Royal commission hears people with disability in APS higher than databases show

By Jackson Graham

Thursday November 25, 2021

The disparity in the figures is partly due to under-reporting.
The disparity in the figures is partly due to under-reporting. (auris/Adobe)

The number of employees with disability at three APS workplaces is likely much higher than human resources databases show, a royal commission has heard. 

The Australian Taxation Office database indicates 4.6% of the workforce has a disability, but its submission to the APS census showed there were 1126 (8.9%) employees with a disability.

A similar story emerged at the National Disability Insurance Agency and the Department of Social Services, where senior public servants revealed to the disability royal commission on Wednesday that census data showed nearly double the number of workers with a disability than HR records did. 

The disparity in the figures is partly due to under-reporting, and also a push by the organisations to encourage workers to disclose their disability status. 

CPSU national secretary Melissa Donnelly said in evidence she gave on Tuesday that there was a “clear gap” in the public service between the existence of disability and workers disclosing they had a disability. 

Donnelly said in a submission that the number of APS employees with a disability may exceed 8%. This is despite an Australian Government Disability Employment Strategy setting a target to lift the employment of workers with disability to 7%. 

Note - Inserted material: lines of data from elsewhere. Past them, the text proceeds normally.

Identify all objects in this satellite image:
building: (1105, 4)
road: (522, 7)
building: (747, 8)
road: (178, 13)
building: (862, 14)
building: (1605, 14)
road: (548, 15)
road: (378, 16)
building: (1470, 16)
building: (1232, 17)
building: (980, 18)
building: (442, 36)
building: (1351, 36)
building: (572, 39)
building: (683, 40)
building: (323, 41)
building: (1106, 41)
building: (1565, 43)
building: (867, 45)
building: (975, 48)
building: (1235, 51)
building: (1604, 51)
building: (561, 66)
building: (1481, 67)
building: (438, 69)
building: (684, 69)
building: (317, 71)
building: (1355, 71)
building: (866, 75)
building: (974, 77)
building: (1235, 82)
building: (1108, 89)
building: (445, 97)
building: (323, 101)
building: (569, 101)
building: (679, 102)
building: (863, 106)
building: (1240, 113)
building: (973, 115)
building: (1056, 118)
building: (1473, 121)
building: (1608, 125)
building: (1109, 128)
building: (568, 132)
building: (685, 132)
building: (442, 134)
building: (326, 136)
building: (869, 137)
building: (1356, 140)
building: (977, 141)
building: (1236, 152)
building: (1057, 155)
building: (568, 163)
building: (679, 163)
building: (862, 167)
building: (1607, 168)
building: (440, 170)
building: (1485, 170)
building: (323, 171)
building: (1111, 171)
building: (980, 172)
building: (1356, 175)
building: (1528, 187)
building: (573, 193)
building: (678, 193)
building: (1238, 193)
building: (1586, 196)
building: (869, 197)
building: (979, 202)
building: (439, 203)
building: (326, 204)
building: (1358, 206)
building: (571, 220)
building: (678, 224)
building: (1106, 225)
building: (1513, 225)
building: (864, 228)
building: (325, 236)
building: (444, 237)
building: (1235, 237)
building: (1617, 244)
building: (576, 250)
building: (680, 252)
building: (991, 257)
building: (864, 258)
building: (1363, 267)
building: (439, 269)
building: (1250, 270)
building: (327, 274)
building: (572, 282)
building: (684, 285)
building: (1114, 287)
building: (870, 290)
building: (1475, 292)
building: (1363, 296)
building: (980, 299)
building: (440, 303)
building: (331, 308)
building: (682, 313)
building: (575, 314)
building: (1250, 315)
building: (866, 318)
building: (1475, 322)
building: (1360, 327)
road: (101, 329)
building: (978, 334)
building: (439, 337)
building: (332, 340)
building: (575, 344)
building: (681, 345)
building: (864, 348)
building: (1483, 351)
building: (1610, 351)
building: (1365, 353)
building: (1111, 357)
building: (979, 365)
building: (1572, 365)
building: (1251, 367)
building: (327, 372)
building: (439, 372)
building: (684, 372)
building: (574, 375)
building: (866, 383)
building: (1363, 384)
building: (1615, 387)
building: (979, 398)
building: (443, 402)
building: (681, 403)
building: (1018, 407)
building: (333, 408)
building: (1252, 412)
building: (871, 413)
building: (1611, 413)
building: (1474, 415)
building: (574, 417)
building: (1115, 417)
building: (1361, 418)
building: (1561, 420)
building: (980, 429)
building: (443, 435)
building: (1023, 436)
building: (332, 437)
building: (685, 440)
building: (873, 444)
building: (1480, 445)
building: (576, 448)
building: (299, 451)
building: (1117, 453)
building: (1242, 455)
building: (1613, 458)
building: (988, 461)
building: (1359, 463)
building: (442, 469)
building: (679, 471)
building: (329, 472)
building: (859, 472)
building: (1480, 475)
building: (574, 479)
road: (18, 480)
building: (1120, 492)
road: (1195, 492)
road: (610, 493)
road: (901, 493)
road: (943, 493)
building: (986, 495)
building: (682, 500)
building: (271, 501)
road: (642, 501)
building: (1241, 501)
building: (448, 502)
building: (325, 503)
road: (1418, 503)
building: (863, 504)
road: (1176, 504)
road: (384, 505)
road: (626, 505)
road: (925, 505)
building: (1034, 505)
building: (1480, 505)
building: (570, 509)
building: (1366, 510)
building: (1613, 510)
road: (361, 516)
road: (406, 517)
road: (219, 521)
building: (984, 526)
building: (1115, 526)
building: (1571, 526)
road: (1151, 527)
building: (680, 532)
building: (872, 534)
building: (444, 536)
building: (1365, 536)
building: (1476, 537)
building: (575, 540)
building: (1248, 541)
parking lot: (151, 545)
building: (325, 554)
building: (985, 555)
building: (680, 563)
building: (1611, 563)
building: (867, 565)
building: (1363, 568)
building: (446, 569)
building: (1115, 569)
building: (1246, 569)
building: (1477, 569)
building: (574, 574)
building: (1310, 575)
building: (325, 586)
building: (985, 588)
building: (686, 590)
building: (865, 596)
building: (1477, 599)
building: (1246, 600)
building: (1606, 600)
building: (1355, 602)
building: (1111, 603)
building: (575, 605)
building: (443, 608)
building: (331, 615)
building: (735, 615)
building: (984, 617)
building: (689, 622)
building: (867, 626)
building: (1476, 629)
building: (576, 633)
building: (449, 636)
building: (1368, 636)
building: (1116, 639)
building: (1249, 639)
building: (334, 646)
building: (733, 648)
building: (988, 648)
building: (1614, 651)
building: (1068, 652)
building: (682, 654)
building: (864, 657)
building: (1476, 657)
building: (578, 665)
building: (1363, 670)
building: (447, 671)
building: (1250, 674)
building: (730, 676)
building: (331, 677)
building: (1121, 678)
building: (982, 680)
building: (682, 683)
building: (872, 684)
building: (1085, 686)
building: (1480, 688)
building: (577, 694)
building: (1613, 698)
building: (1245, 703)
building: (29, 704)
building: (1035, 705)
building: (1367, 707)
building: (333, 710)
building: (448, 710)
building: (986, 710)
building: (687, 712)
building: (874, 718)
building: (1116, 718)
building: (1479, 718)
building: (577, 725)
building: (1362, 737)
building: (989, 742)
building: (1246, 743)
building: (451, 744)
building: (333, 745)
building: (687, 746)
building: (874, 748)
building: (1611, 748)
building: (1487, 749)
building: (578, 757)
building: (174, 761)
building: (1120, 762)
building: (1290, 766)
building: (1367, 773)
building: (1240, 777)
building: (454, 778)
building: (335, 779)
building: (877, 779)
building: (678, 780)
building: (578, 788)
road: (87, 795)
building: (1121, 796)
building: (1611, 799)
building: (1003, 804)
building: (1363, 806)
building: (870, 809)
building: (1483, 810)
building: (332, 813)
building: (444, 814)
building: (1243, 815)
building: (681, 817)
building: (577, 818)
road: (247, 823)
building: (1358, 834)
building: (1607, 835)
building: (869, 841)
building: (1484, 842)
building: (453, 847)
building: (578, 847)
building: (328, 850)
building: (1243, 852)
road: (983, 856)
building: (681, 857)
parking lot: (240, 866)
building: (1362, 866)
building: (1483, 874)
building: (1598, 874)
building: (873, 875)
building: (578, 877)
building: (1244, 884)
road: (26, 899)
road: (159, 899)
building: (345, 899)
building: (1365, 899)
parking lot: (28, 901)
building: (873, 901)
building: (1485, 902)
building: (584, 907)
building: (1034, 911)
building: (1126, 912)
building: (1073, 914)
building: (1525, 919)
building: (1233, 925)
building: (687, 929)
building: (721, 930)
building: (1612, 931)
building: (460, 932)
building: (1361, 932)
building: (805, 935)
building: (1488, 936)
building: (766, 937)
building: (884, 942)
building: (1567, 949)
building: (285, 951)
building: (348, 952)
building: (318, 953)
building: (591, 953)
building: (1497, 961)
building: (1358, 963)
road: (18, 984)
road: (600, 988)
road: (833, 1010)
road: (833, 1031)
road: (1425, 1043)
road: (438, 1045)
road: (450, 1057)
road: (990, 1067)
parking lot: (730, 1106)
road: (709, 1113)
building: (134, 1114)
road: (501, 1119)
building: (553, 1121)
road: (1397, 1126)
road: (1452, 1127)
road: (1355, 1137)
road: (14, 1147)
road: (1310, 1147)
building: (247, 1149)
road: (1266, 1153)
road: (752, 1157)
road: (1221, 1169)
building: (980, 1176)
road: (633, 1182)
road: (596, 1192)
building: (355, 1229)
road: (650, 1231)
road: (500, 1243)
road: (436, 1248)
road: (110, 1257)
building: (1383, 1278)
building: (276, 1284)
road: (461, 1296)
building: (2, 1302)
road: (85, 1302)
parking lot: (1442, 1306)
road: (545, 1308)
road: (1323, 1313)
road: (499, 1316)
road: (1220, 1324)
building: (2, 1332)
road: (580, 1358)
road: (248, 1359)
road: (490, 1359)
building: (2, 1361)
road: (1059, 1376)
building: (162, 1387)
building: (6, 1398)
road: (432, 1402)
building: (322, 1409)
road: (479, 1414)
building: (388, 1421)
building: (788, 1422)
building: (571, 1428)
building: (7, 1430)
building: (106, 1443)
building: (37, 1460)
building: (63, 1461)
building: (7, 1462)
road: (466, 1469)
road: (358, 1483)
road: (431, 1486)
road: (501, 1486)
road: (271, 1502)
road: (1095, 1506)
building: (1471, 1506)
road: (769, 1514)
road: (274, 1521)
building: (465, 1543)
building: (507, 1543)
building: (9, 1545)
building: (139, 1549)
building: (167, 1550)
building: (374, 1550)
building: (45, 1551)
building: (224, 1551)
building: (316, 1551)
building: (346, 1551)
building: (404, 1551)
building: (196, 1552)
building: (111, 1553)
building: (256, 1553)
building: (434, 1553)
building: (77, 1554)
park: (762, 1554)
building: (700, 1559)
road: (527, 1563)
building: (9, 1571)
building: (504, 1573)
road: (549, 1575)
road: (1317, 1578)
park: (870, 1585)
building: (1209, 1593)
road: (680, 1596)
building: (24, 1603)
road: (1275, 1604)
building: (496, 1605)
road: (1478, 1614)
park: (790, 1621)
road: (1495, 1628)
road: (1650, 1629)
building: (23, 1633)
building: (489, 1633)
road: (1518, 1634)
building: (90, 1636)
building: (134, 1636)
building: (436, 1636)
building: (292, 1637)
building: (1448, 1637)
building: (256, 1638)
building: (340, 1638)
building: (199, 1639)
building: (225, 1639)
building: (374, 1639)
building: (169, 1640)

“It would be unfortunate if this strategy did not result in more employment of people with a disability, and the only thing it achieved was addressing that disclosure,”  Donnelly told the royal commission. 

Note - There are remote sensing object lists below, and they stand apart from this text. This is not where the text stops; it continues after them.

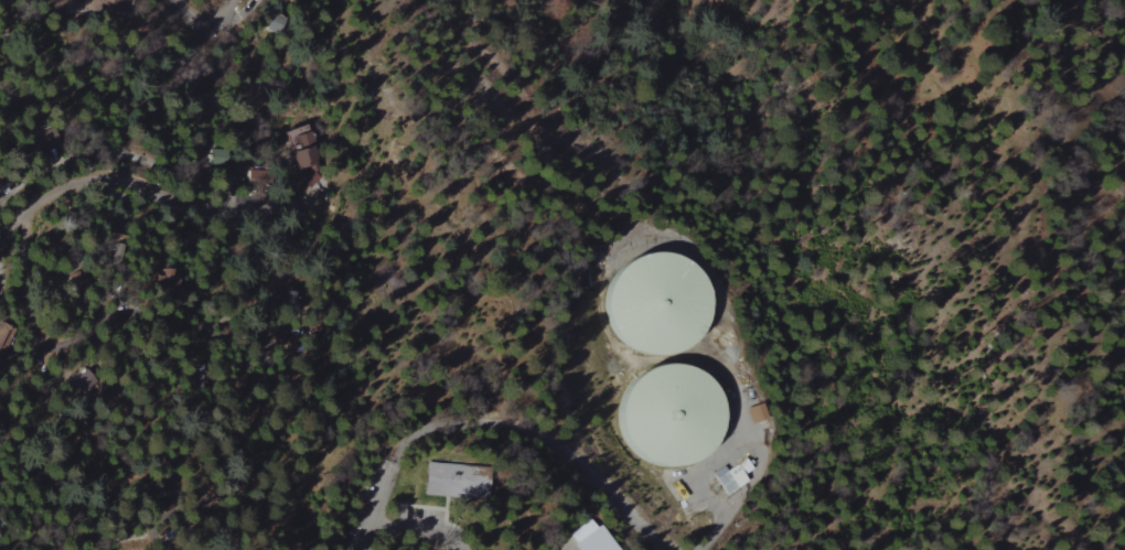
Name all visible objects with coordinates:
building: (293, 1)
building: (105, 6)
road: (208, 18)
road: (475, 133)
building: (297, 144)
road: (146, 186)
building: (75, 280)
building: (649, 304)
road: (100, 322)
road: (746, 374)
building: (756, 413)
building: (663, 416)
road: (502, 431)
building: (731, 477)
building: (450, 481)
building: (589, 537)

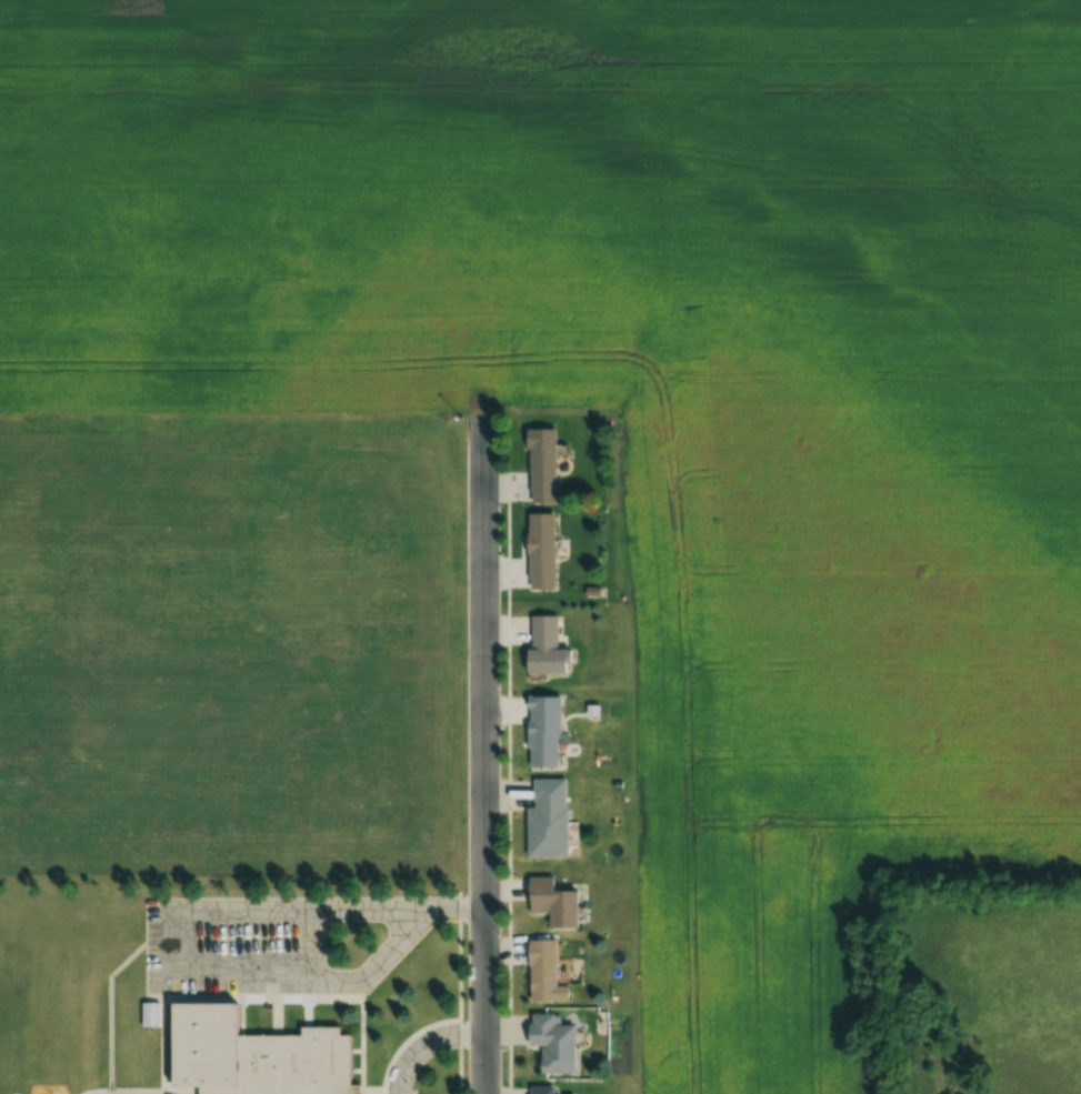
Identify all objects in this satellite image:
building: (539, 465)
building: (537, 550)
building: (542, 648)
building: (541, 731)
road: (485, 746)
building: (545, 819)
road: (461, 891)
building: (549, 902)
road: (377, 908)
road: (456, 908)
road: (174, 917)
parking lot: (237, 944)
road: (460, 969)
building: (542, 972)
road: (369, 973)
building: (148, 1014)
road: (427, 1042)
building: (550, 1043)
building: (250, 1055)
road: (460, 1069)
building: (538, 1090)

“That would be a good thing, but it doesn’t change the paradigm for people with disability.”

When it comes to encouraging more workers to disclose their disability — a process that was voluntary at the three APS organisations — Donnelly said a supportive culture and environment was necessary. 

A union survey found its member believed the potential for discrimination and barriers to employment opportunities were among the reasons some employees didn’t disclose a disability. 

The union also surveyed members about getting reasonable adjustments in their workplaces, and found fewer than 20% had a positive experience. 

“There are examples of people getting the support they need, but it really was luck of the draw about who your manager was and the particular outlook they had of those processes,” Donnelly said. 

The NDIA provided a survey to the royal commission showing less than half of respondents rated a “passport” system used for workplace adjustments as effective. 

The passport system helps workers with disability take workplace adjustment requirements with them throughout their employment without having to continually request adjustments. 

NDIA chief people officer Hamish Aikman told the commission the agency was committed to reviewing the passport. 

“We certainly ascribe to the objective that employees don’t have to relive or justify the reasons for which a workplace adjustment has been provided. That should carry though,” Aikman said. 

The agency employs a much higher proportion of people with disability (19%) compared with the general APS (4%), according to the APS census. 

“Work was commissioned in the early days — which has actually formed part of the structural setup of the agency to ensure that we do have policies and practices in place — that enables us to be accessible to people with disability,” Aikman said. 

Department of Social Services deputy commissioner Adrian Hudson said the public office did not capture the cost of workplace adjustments for people with disability. 

The royal commission heard earlier evidence of a perception of expenses for hiring employees with disability, but Hudson pushed back against this suggestion. 

“I don’t have a sense in our organisation that financial restraints are a consideration when you are applying reasonable adjustments. Of course, I will qualify that by saying I don’t have the data to back that up,” Hudson said. 

He told the hearing people with diverse backgrounds were drawn to work at the organisation due to the nature of its work. 

“We place a lot of emphasis on diversity in the workforce including disability,” Hudson said. 

ATO deputy commissioner Brad Chapman also said the office had put an increasing focus on diversity and inclusion in recent years, pointing out this had increased the representation of people with disability. 

“We have put a concerted effort into the importance of people disclosing diversity status to assist us in planning and providing support so we can channel information directly to our people that may be of assistance to them,” Chapman said.